• Exercise prompt: Nothing below is to be printed except the lines between the line holding "3Dロゴジェネレーター" and the line holding "Review Xiaomi Redmi 2", inclusive, each exactly as it appears.

• Data extract:
====

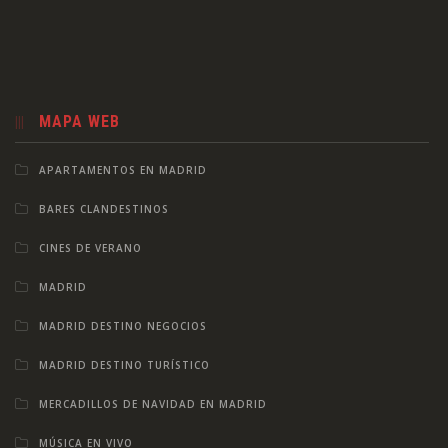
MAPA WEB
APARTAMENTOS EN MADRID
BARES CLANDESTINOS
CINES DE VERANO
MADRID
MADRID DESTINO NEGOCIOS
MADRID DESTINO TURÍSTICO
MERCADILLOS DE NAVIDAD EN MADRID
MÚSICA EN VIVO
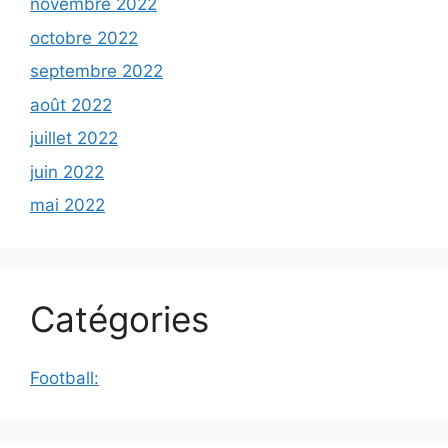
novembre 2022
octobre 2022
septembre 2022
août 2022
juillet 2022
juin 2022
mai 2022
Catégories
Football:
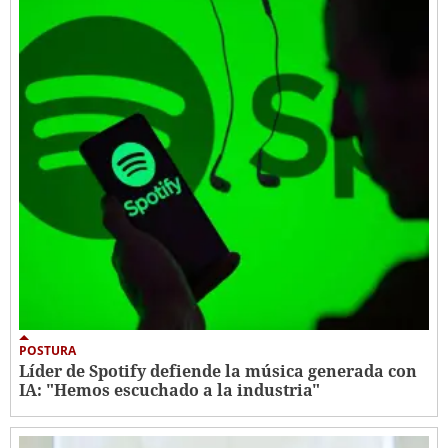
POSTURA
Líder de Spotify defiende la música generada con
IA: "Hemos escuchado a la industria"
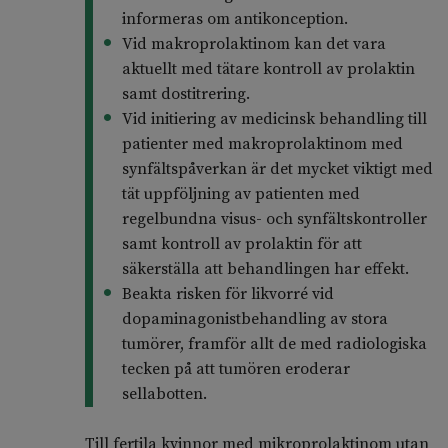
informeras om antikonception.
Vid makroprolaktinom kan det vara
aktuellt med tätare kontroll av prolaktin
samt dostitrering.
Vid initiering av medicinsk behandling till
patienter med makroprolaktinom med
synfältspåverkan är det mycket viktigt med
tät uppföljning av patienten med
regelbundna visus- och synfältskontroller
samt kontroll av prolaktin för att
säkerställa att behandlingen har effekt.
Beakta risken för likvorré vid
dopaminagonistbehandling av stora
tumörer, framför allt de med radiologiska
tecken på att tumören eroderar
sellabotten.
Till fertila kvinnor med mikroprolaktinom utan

====

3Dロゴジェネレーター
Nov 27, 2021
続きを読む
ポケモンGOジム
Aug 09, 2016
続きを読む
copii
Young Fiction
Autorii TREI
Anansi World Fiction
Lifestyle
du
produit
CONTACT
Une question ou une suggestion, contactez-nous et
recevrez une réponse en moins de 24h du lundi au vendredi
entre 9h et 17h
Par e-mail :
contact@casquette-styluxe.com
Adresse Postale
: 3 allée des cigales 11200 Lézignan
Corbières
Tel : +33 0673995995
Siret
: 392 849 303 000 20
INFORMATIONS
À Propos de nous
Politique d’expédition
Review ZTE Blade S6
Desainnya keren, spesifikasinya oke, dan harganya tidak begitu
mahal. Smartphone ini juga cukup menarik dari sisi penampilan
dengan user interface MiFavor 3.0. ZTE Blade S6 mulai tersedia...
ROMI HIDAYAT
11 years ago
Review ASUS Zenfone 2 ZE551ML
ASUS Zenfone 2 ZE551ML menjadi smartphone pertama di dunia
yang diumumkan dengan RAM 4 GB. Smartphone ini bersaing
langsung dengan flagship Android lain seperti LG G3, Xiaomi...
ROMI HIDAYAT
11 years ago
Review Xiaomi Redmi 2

====

• The completed task:
3Dロゴジェネレーター
Nov 27, 2021
続きを読む
ポケモンGOジム
Aug 09, 2016
続きを読む
copii
Young Fiction
Autorii TREI
Anansi World Fiction
Lifestyle
du
produit
CONTACT
Une question ou une suggestion, contactez-nous et
recevrez une réponse en moins de 24h du lundi au vendredi
entre 9h et 17h
Par e-mail :
contact@casquette-styluxe.com
Adresse Postale
: 3 allée des cigales 11200 Lézignan
Corbières
Tel : +33 0673995995
Siret
: 392 849 303 000 20
INFORMATIONS
À Propos de nous
Politique d’expédition
Review ZTE Blade S6
Desainnya keren, spesifikasinya oke, dan harganya tidak begitu
mahal. Smartphone ini juga cukup menarik dari sisi penampilan
dengan user interface MiFavor 3.0. ZTE Blade S6 mulai tersedia...
ROMI HIDAYAT
11 years ago
Review ASUS Zenfone 2 ZE551ML
ASUS Zenfone 2 ZE551ML menjadi smartphone pertama di dunia
yang diumumkan dengan RAM 4 GB. Smartphone ini bersaing
langsung dengan flagship Android lain seperti LG G3, Xiaomi...
ROMI HIDAYAT
11 years ago
Review Xiaomi Redmi 2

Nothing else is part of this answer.